These papers have been, or are about to be, submitted for peer review.Panton-Valentine leukocidin is the key determinant of Staphylococcus aureus pyomyositis in a bacterial genome-wide association study.
Young, B. C., Earle, S. G., Soeng, S., Sar, P., Kumar, V., Hor, S., Sar, V., Bousfield, R., Sanderson, N. D., Barker, L., Stoesser, N., Emary, K. R. W., Parry, C. M., Nickerson, E. K., Turner, P., Bowden, R., Crook, D., Wyllie, D., Day, N. P. J., Wilson, D. J. and C. E. Moore (2018)Preprint: biorxiv doi:10.1101/430538
Abstract: Pyomyositis is a severe bacterial infection of skeletal muscle, commonly affecting children in tropical regions and predominantly caused by Staphylococcus aureus. To understand the contribution of bacterial genomic factors to pyomyositis, we conducted a genome-wide association study of S. aureus cultured from 101 children with pyomyositis and 417 children with asymptomatic nasal carriage attending the Angkor Hospital for Children in Cambodia. We found a strong relationship between bacterial genetic variation and pyomyositis, with estimated heritability 63.8% (95% CI 49.2-78.4%). The presence of the Panton-Valentine leukocidin (PVL) locus increased the odds of pyomyositis 130-fold (p=10-17.9). The signal of association mapped both to the PVL-coding sequence and the sequence immediately upstream. Together these regions explained >99.9% of heritability. Our results establish staphylococcal pyomyositis, like tetanus and diphtheria, as critically dependent on expression of a single toxin and demonstrate the potential for association studies to identify specific bacterial genes promoting severe human disease.
GenomegaMap: within-species genome-wide dN/dS estimation from over 10,000 genomes.
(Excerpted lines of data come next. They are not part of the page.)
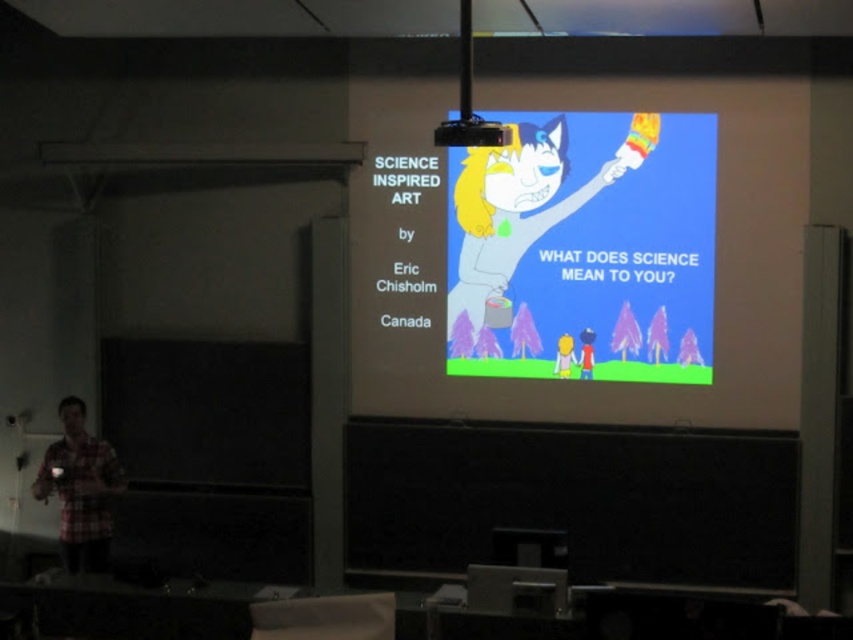
Who is lower down, cartoon character at upper right or plaid flannel shirt at lower left?

plaid flannel shirt at lower left is below.

Find the location of `cartoon character at upper right`. cartoon character at upper right is located at coordinates (584, 248).

This screenshot has height=640, width=853. I want to click on plaid flannel shirt at lower left, so click(x=80, y=488).

Does plaid flannel shirt at lower left have a lesser width compared to black plastic projector at upper center?

In fact, plaid flannel shirt at lower left might be wider than black plastic projector at upper center.

This screenshot has width=853, height=640. In order to click on plaid flannel shirt at lower left in this screenshot , I will do `click(80, 488)`.

Is cartoon character at upper right further to the viewer compared to black plastic projector at upper center?

That is True.

Who is higher up, cartoon character at upper right or black plastic projector at upper center?

black plastic projector at upper center

Who is more distant from viewer, (x=677, y=228) or (x=467, y=147)?

Positioned behind is point (x=677, y=228).

Where is `cartoon character at upper right`? The width and height of the screenshot is (853, 640). cartoon character at upper right is located at coordinates (584, 248).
D. J. Wilson and The CRyPTIC Consortium (2019)Preprint: biorxiv doi:10.1101/523316
Abstract: The dN/dS ratio provides evidence of adaptation or functional constraint in protein-coding genes by quantifying the relative excess or deficit of amino acid-replacing versus silent nucleotide variation. Inexpensive sequencing promises a better understanding of parameters such as dN/dS, but analysing very large datasets poses a major statistical challenge. Here I introduce genomegaMap for estimating within-species genome-wide variation in dN/dS, and I apply it to 3,979 genes across 10,209 tuberculosis genomes to characterize the selection pressures shaping this global pathogen. GenomegaMap is a phylogeny-free method that addresses two major problems with existing approaches: (i) it is fast no matter how large the sample size and (ii) it is robust to recombination, which causes phylogenetic methods to report artefactual signals of adaptation. GenomegaMap uses population genetics theory to approximate the distribution of allele frequencies under general, parent-dependent mutation models. Coalescent simulations show that substitution parameters are well-estimated even when genomegaMap's simplifying assumption of independence among sites is violated. I demonstrate the ability of genomegaMap to detect genuine signatures of selection at antimicrobial resistance-conferring substitutions in M. tuberculosis and describe a novel signature of selection in the cold-shock DEAD-box protein A gene deaD/csdA. The genomegaMap approach helps accelerate the exploitation of big data for gaining new insights into evolution within species.